Let me give you an example ripped from my own (personal) headlines. I recently was visiting with a friend at another institution who describing to me their cool and ambitious collaborative research project under development. For the past couple years, they’ve cobbled together some smallish amounts of funds from local agencies and were preparing to launch. It was running on very thin budgetary margins, with not quite enough funding for staff so a lot it would be coming out of the hide of the PI in the long run, and the science was extremely solid but the amount of replication could have been better if there was more time/money/support. I was like, “This sounds like a super cool project for a couple different NSF programs, have you applied?” My friend had convinced themselves that the project didn’t have enough preliminary data, or that the panel wouldn’t be convinced it would be important or exciting enough, and that it wasn’t just ready for prime time. But I really made the case to them that this project was a great fit. I think if this same scientist was working in a bigger “league” institution, they would have been surrounded by people who would haven’t thought twice about submitting this as a proposal to a federal agency. I left that conversation thinking that my colleague felt not as fully enfranchised in our research community because their position didn’t have the same status and resources as others do. Whereas I am convinced the reality is that the folks who are making the funding decisions for these projects definitely feel that this person belongs — even if there are some elitist attitudes to be found in other corners of our community might not feel the same way. When I’ve served on NSF panels, I’ve occupied equal footing with people who worked in federal agency roles, community colleges, research institutions, small liberal arts colleges, and other regional publics. And I’ve seen enthusiasm for supporting work from throughout all kinds of institutions, without regard to “leagues” that someone may be operating in.

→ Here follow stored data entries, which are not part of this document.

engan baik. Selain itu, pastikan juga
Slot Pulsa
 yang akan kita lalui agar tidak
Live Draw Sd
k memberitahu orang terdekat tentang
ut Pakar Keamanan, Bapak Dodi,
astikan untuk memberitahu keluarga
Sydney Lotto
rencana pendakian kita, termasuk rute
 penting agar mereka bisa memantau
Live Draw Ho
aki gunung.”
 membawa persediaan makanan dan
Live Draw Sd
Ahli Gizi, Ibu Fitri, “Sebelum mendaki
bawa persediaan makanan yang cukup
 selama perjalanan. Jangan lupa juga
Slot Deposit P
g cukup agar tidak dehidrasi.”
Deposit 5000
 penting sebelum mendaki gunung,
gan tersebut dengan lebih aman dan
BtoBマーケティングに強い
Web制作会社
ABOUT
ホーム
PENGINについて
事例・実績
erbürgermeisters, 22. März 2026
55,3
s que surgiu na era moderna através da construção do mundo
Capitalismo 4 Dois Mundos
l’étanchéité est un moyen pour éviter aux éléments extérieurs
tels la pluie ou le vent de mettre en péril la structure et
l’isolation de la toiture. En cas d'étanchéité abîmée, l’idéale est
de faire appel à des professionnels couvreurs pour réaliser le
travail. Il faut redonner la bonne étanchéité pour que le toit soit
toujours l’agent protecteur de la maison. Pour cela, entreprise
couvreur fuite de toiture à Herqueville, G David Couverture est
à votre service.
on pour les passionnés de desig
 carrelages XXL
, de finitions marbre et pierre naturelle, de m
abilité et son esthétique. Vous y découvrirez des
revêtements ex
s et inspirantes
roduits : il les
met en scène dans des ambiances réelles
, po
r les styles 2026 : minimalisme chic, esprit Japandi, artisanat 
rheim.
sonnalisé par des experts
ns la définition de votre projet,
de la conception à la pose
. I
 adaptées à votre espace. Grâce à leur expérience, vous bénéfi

I think this mindset that we are all members of one scientific community, all performing our individual roles, all of which are valuable, needs to be more than rhetoric. It’s something that we need to believe in and be a foundation for how we interact with others.
Are you at a conference and there’s a person you’ve never heard from from a place you’ve never heard of? Learn about them and what they do! Is there a student applying to your lab but their only research experience is with someone who is poorly published? So fricking what! Are you excited about the intro course that you’re teaching even though everybody in your department thinks it’s a blow-off course that you shouldn’t invest in? Follow your conscience and your heart!
When I started Small Pond Science eleven years ago, I think I was tired of my and my colleagues at institutions like mine being perceived of as less, or as not a part of the broader community. The journey that I’ve taken since then (which has brought me into higher “league” activities if you want to see it that way) has indicated to me that this hierarchy only exists when people insist it upon us, and intentional communities can be far more equitable and accessible. We stop treating science as competitive sport, as more as a community endeavor. We aren’t separated by leagues, but we are kept apart by those who believe in them.
When I give the occasional DEIAJ talk or roundtable or whatnot, the conversation varies greatly with the audience, but the one thing I can promise is that I will bring up this paper. I will never not stop talking about that paper.